WOLF CREEK (AP) – Campers and residents of another 60 homes southeast of here were evacuated Tuesday after a wildfire in the nearby Gates of the Mountains Wilderness grew to at least 15,000 acres, or about 23 square miles, and continued to spread.
Residents of about 20 homes in the area were asked to leave Monday night. On Tuesday morning, the evacuation of 60 more homes was ordered, and campgrounds on the northern shore of Holter Lake were closed after the fire “blew up” and crept to within a quarter mile of one of the campgrounds, Lewis and Clark County Sheriff Cheryl Liedle said.
Area homeowner Lyla Amato watched the exodus from her camper, which she and her husband had parked next to a bridge spanning the Missouri River “so we could stay close by and see what was happening.”
Amato and her husband, Joe, were ordered to leave their seasonal lake home Monday night. With smoke hanging in the air, they grabbed important documents, photo albums, a computer, some food and two 5-gallon jugs of water, then drove their camper to a parking lot next to the Wolf Creek bridge. A fire engine and helicopter stood in a nearby meadow.
“It felt a bit silly, like we shouldn’t be (evacuating), but I thought it’s better to put all our stuff back whole than to take it out in pieces,” Amato said.
About 40 homes in a subdivision near the fire’s southeastern edge remained evacuated, as did the Beaver Creek area.
The Meriwether fire was about 30 percent contained Tuesday, but was expected to grow to the north and northeast, said Bonney McNabb, fire information officer. Bulldozers and a highly trained squad known as a Hot Shot crew had been ordered for that area.
Tim Crawford, manager of the popular Gates of the Mountains boat tours, said the blaze has been a hardship.
The Missouri River boat tours have continued since lightning started the fire July 21, but business is down at least 50 percent and Crawford estimated he lost up to $18,000 last week alone.

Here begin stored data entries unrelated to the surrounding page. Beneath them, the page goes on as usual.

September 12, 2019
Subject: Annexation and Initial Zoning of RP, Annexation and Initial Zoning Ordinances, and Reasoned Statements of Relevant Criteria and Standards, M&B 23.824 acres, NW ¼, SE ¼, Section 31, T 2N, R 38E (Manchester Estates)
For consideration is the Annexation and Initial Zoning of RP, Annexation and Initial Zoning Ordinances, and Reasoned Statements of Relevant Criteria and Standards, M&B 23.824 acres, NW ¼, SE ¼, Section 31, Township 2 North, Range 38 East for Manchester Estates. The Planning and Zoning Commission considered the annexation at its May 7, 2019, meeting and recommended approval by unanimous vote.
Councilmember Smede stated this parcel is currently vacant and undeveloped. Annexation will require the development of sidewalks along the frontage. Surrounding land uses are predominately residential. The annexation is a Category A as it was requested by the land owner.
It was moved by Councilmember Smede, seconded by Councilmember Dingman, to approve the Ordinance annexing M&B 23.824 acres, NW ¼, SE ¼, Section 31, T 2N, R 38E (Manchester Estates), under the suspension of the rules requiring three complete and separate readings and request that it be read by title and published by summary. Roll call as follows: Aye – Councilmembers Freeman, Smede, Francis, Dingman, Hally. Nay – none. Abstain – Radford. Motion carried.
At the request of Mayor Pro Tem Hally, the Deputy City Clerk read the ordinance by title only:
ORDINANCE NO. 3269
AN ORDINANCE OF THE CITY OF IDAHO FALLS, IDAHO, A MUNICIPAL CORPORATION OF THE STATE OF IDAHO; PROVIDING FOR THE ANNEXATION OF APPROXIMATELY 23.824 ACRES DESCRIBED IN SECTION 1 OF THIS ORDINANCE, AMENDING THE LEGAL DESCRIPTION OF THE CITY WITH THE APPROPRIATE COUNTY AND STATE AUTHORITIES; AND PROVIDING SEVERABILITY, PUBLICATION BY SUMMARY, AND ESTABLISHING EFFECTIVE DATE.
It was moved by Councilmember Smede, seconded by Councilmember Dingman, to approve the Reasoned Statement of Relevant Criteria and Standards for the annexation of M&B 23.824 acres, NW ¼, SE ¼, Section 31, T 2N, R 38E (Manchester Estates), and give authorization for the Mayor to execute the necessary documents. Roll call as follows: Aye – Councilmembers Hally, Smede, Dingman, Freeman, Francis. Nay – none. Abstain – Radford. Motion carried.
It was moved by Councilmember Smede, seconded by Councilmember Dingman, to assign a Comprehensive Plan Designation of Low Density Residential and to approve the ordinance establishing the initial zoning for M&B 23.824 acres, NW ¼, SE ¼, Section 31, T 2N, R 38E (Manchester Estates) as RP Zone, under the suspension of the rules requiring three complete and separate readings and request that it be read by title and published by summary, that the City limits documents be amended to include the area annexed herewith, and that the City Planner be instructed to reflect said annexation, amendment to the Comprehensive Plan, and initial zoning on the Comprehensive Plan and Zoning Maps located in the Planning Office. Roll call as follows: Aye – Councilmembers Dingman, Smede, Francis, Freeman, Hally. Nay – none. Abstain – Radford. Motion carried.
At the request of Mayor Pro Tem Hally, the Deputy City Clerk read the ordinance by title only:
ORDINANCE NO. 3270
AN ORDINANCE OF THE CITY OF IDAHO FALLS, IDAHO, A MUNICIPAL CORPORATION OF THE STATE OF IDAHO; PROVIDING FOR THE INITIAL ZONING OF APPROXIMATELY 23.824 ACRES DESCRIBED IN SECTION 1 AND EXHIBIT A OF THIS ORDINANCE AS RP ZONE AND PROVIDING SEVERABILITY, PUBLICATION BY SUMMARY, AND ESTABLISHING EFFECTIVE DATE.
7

“That doesn’t seem like much to the federal government, but to a small business owner that’s only open a few months of the year it’s a big deal,” he said Tuesday from a deck overlooking the hazy boat marina.

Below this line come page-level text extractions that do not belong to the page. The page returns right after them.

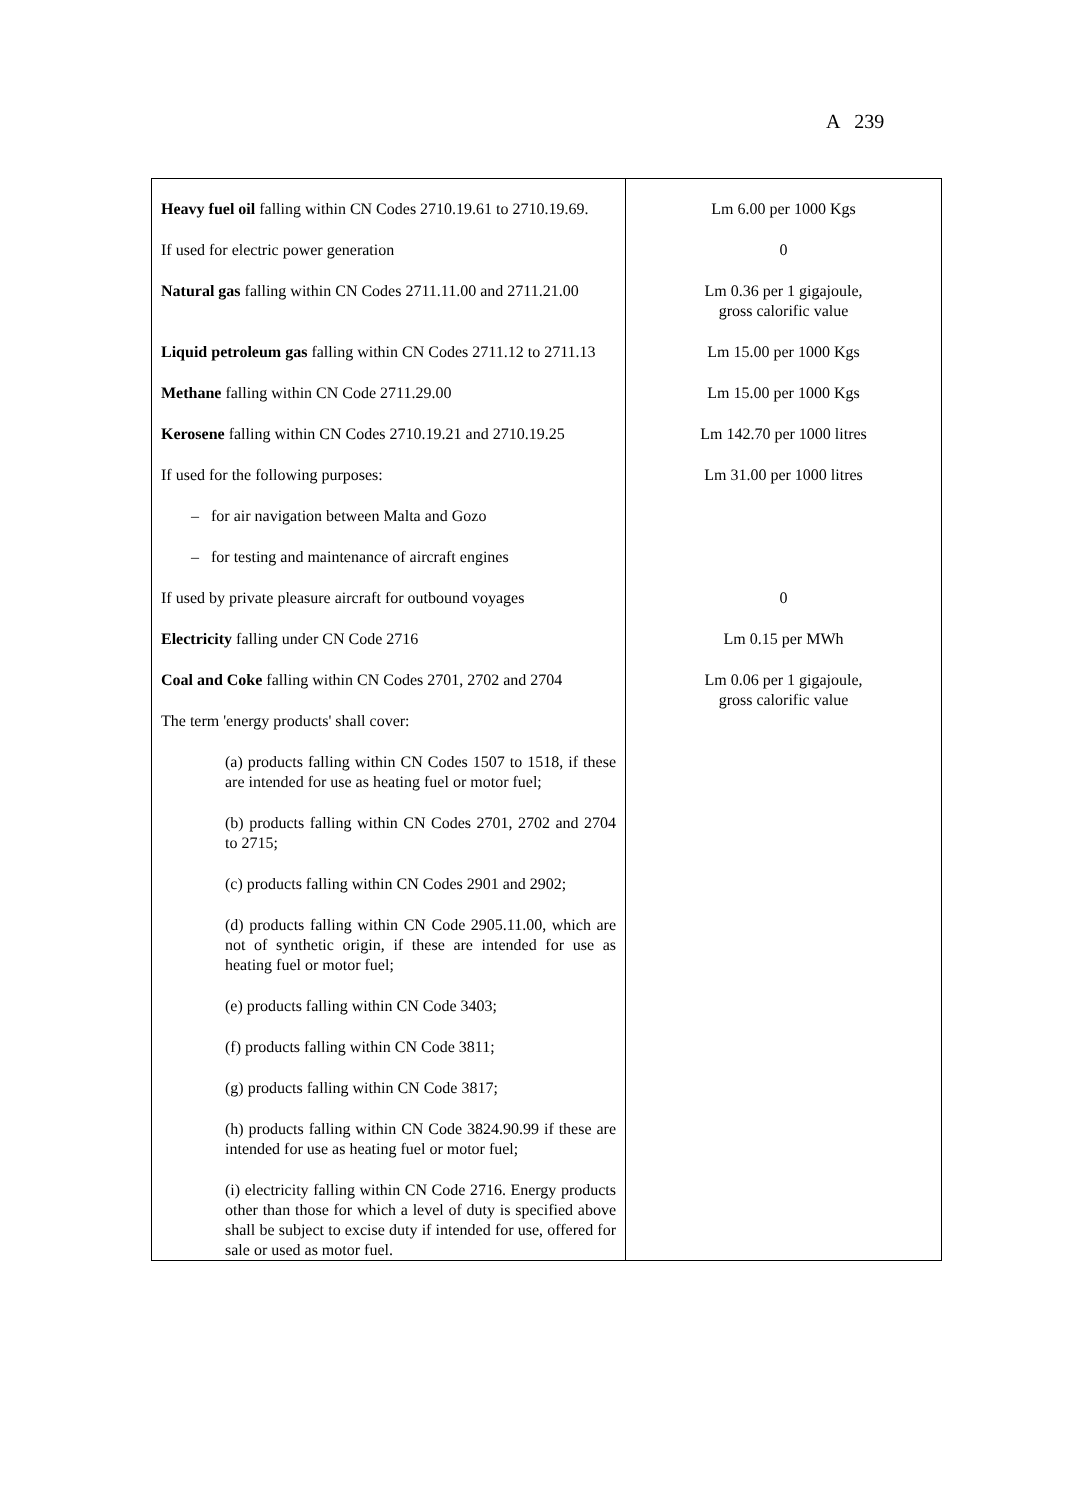A 239
| Heavy fuel oil falling within CN Codes 2710.19.61 to 2710.19.69. | Lm 6.00 per 1000 Kgs |
| If used for electric power generation | 0 |
| Natural gas falling within CN Codes 2711.11.00 and 2711.21.00 | Lm 0.36 per 1 gigajoule, gross calorific value |
| Liquid petroleum gas falling within CN Codes 2711.12 to 2711.13 | Lm 15.00 per 1000 Kgs |
| Methane falling within CN Code 2711.29.00 | Lm 15.00 per 1000 Kgs |
| Kerosene falling within CN Codes 2710.19.21 and 2710.19.25 | Lm 142.70 per 1000 litres |
| If used for the following purposes: | Lm 31.00 per 1000 litres |
| – for air navigation between Malta and Gozo | |
| – for testing and maintenance of aircraft engines | |
| If used by private pleasure aircraft for outbound voyages | 0 |
| Electricity falling under CN Code 2716 | Lm 0.15 per MWh |
| Coal and Coke falling within CN Codes 2701, 2702 and 2704 | Lm 0.06 per 1 gigajoule, gross calorific value |
| The term 'energy products' shall cover: (a) products falling within CN Codes 1507 to 1518, if these are intended for use as heating fuel or motor fuel; (b) products falling within CN Codes 2701, 2702 and 2704 to 2715; (c) products falling within CN Codes 2901 and 2902; (d) products falling within CN Code 2905.11.00, which are not of synthetic origin, if these are intended for use as heating fuel or motor fuel; (e) products falling within CN Code 3403; (f) products falling within CN Code 3811; (g) products falling within CN Code 3817; (h) products falling within CN Code 3824.90.99 if these are intended for use as heating fuel or motor fuel; (i) electricity falling within CN Code 2716. Energy products other than those for which a level of duty is specified above shall be subject to excise duty if intended for use, offered for sale or used as motor fuel. | |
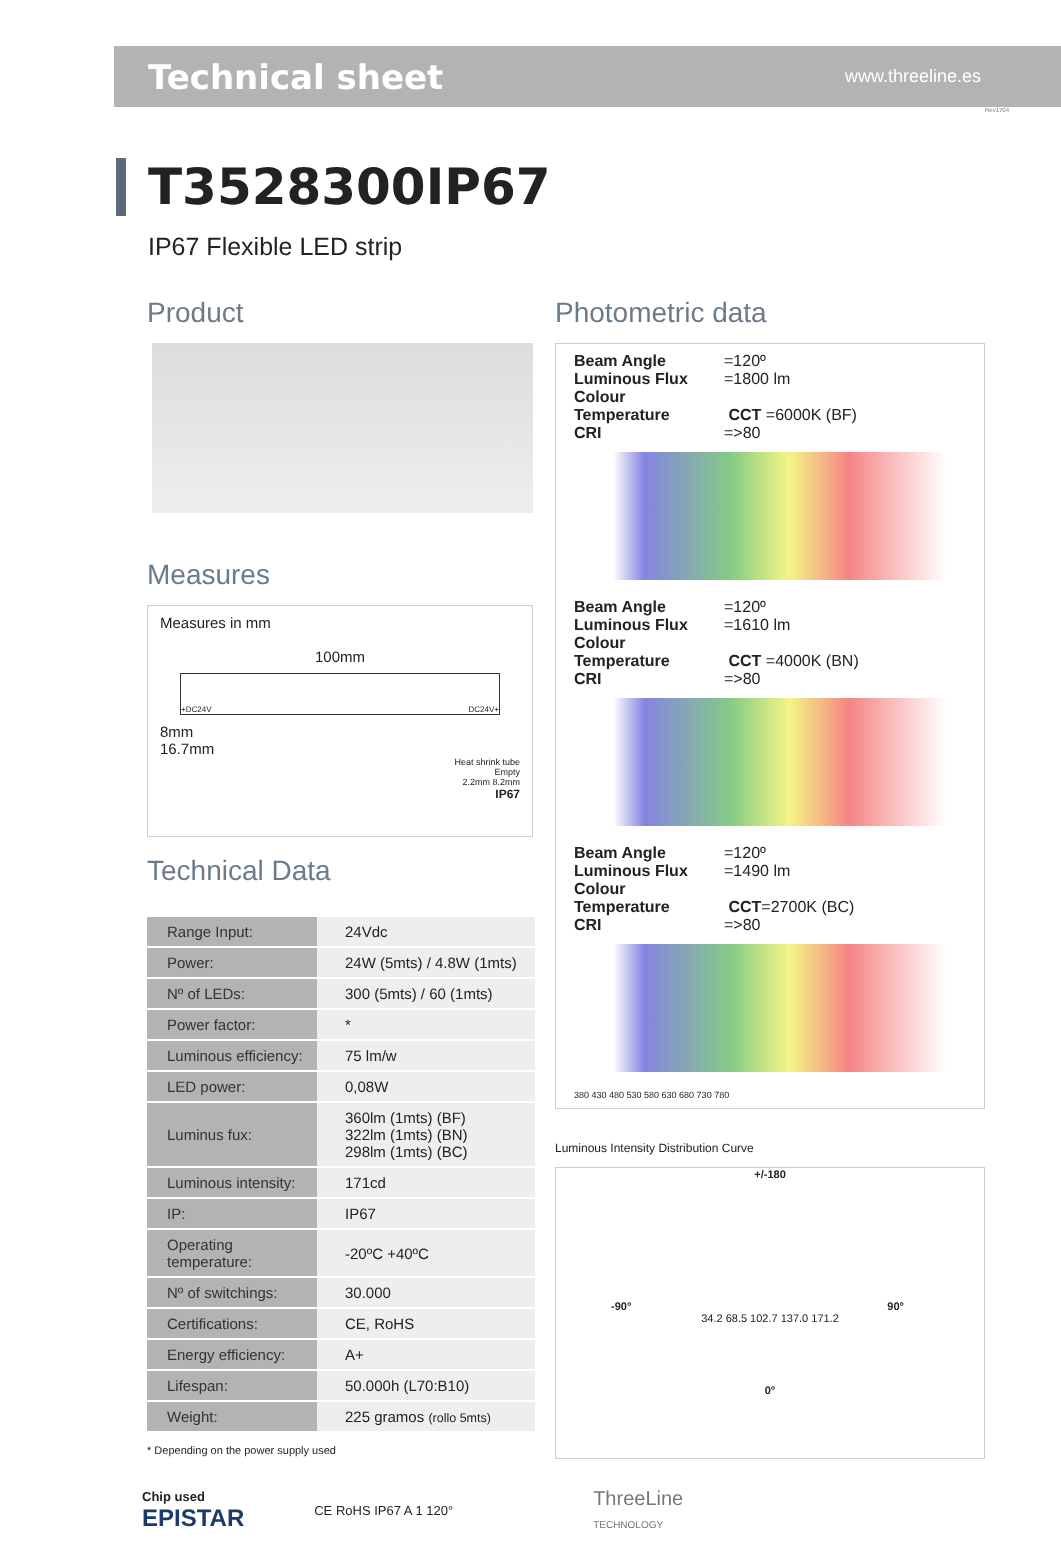Technical sheet
www.threeline.es
Rev1704
T3528300IP67
IP67 Flexible LED strip
Product
Measures
Measures in mm
100mm
+DC24V DC24V+
8mm
16.7mm
Heat shrink tube
Empty
2.2mm 8.2mm
IP67
Technical Data
| Range Input: | 24Vdc |
| Power: | 24W (5mts) / 4.8W (1mts) |
| Nº of LEDs: | 300 (5mts) / 60 (1mts) |
| Power factor: | * |
| Luminous efficiency: | 75 lm/w |
| LED power: | 0,08W |
| Luminus fux: | 360lm (1mts) (BF) 322lm (1mts) (BN) 298lm (1mts) (BC) |
| Luminous intensity: | 171cd |
| IP: | IP67 |
| Operating temperature: | -20ºC +40ºC |
| Nº of switchings: | 30.000 |
| Certifications: | CE, RoHS |
| Energy efficiency: | A+ |
| Lifespan: | 50.000h (L70:B10) |
| Weight: | 225 gramos (rollo 5mts) |
* Depending on the power supply used
Photometric data
Beam Angle =120º
Luminous Flux =1800 lm
Colour Temperature CCT =6000K (BF)
CRI =>80
Beam Angle =120º
Luminous Flux =1610 lm
Colour Temperature CCT =4000K (BN)
CRI =>80
Beam Angle =120º
Luminous Flux =1490 lm
Colour Temperature CCT=2700K (BC)
CRI =>80
380 430 480 530 580 630 680 730 780
Luminous Intensity Distribution Curve
+/-180
-90° 90°
34.2 68.5 102.7 137.0 171.2
0°
Chip used
EPISTAR
CE RoHS IP67 A 1 120°
ThreeLine
TECHNOLOGY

More than 125 Montana National Guard members were called up for security on that fire and others in western Montana threatening more than 100 homes and other buildings southeast of Missoula. One of those fires, a 1,511-acre blaze east of Clinton believed to be human-caused, temporarily closed part of Interstate 90 Monday night and was only 5 percent contained.

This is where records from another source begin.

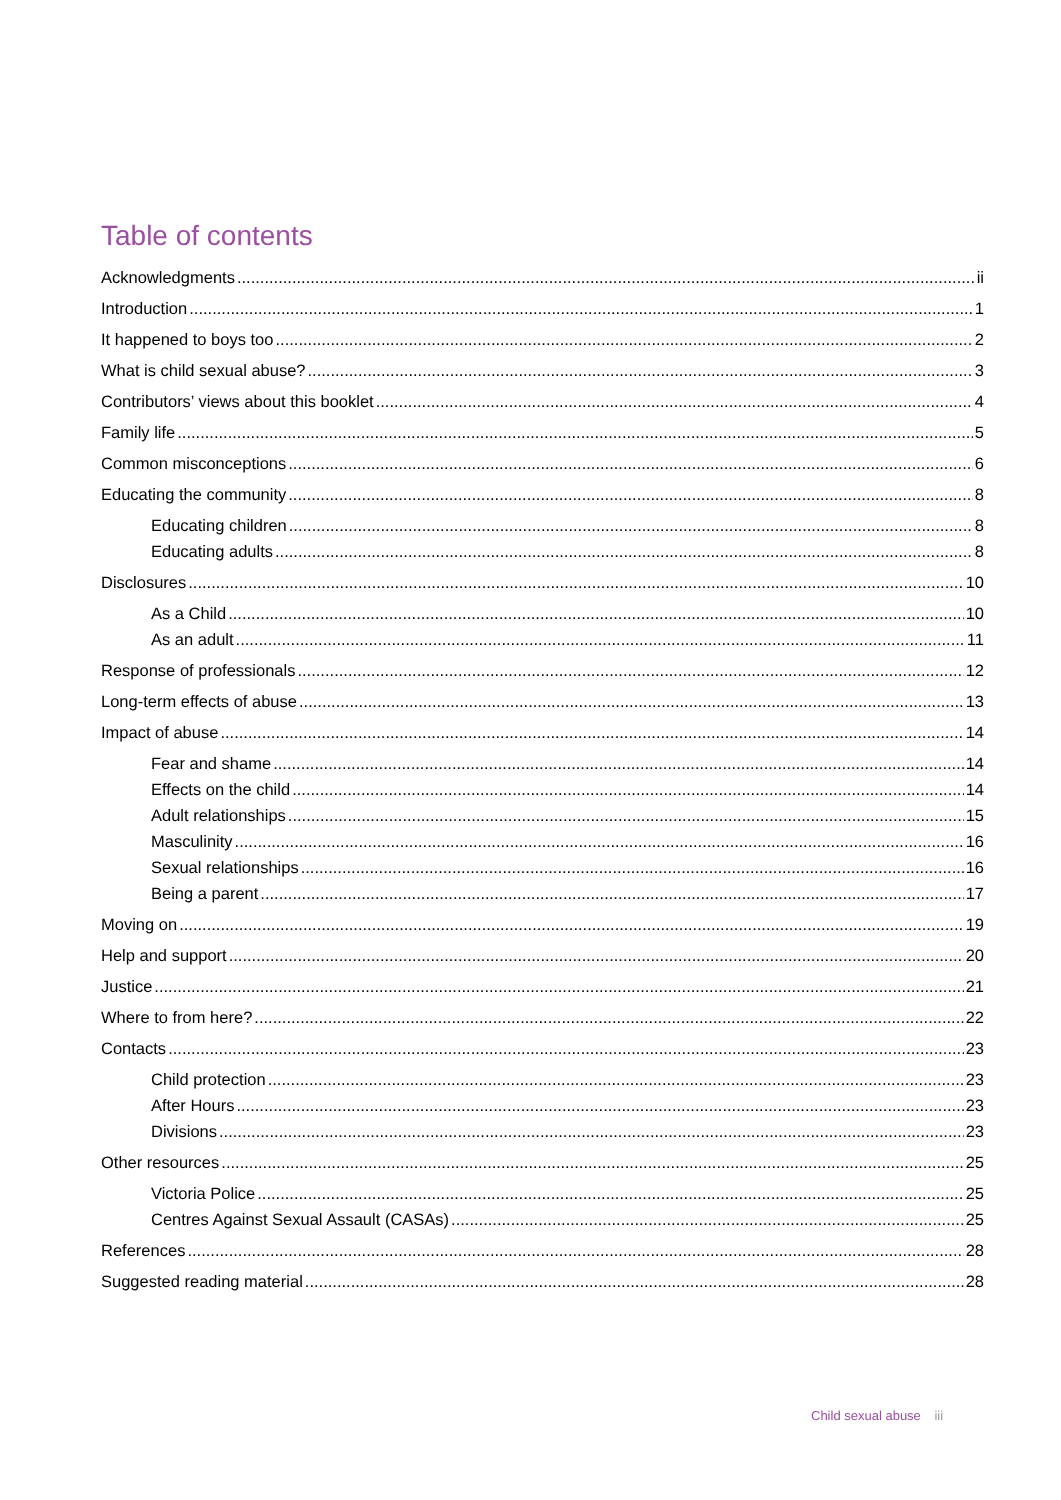Table of contents
Acknowledgments ii
Introduction 1
It happened to boys too 2
What is child sexual abuse? 3
Contributors’ views about this booklet 4
Family life 5
Common misconceptions 6
Educating the community 8
Educating children 8
Educating adults 8
Disclosures 10
As a Child 10
As an adult 11
Response of professionals 12
Long-term effects of abuse 13
Impact of abuse 14
Fear and shame 14
Effects on the child 14
Adult relationships 15
Masculinity 16
Sexual relationships 16
Being a parent 17
Moving on 19
Help and support 20
Justice 21
Where to from here? 22
Contacts 23
Child protection 23
After Hours 23
Divisions 23
Other resources 25
Victoria Police 25
Centres Against Sexual Assault (CASAs) 25
References 28
Suggested reading material 28
Child sexual abuse iii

Residents of about 40 homes had been urged to leave that area, and campers and residents of 40 homes west of Philipsburg were told to evacuate because of a fire managed with two others in what is called the Sawmill complex.
The complex was estimated at 2,520 acres Tuesday and included a blaze in Granite County southeast of Missoula that threatened as many as 100 homes. That fire sparked by lightning two weeks ago flared in recent days.
Helicopter water drops had slowed the fires, although they still were expected to grow by about 10 percent every day until a “season-ending event occurs,” fire managers said.
Montana’s largest wildfire, west of Augusta, had charred 36,311 acres, down about 10,000 acres from earlier estimates due to better mapping, fire officials said. Lewis and Clark County authorities ordered 27 homes evacuated on the fire’s northeast corner, Sheriff Cheryl Liedle said Tuesday.
A blaze along the southern edge of Glacier National Park remained at about 10,000 acres and was 5 percent contained Tuesday. Evacuation was recommended for several homes in the area, and the Summit Station Lodge had been emptied of its guests and 18 employees. Flames were within a mile of the lodge.
Authorities were escorting U.S. 2 traffic through the fire corridor, and crews continued burnouts along the two-lane highway to keep the blaze from jumping the road.